> [과제 목표]
아래 모든 항목의 각 줄을 빈 줄은 빼고 마크다운 표로 옮기세요. '번호' 열에는 행 번호를, '내용' 열에는 그 줄을 넣으세요.

> [처리할 자료]
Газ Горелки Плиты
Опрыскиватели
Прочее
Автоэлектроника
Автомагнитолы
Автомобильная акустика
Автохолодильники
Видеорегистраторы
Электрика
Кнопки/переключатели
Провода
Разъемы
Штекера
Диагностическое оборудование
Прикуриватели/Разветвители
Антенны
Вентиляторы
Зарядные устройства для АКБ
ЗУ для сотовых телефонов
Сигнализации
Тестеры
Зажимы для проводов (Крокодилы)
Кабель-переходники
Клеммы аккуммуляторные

> [과제 답변]
| 번호 | 내용 |
|---|---|
| 1 | Газ Горелки Плиты |
| 2 | Опрыскиватели |
| 3 | Прочее |
| 4 | Автоэлектроника |
| 5 | Автомагнитолы |
| 6 | Автомобильная акустика |
| 7 | Автохолодильники |
| 8 | Видеорегистраторы |
| 9 | Электрика |
| 10 | Кнопки/переключатели |
| 11 | Провода |
| 12 | Разъемы |
| 13 | Штекера |
| 14 | Диагностическое оборудование |
| 15 | Прикуриватели/Разветвители |
| 16 | Антенны |
| 17 | Вентиляторы |
| 18 | Зарядные устройства для АКБ |
| 19 | ЗУ для сотовых телефонов |
| 20 | Сигнализации |
| 21 | Тестеры |
| 22 | Зажимы для проводов (Крокодилы) |
| 23 | Кабель-переходники |
| 24 | Клеммы аккуммуляторные |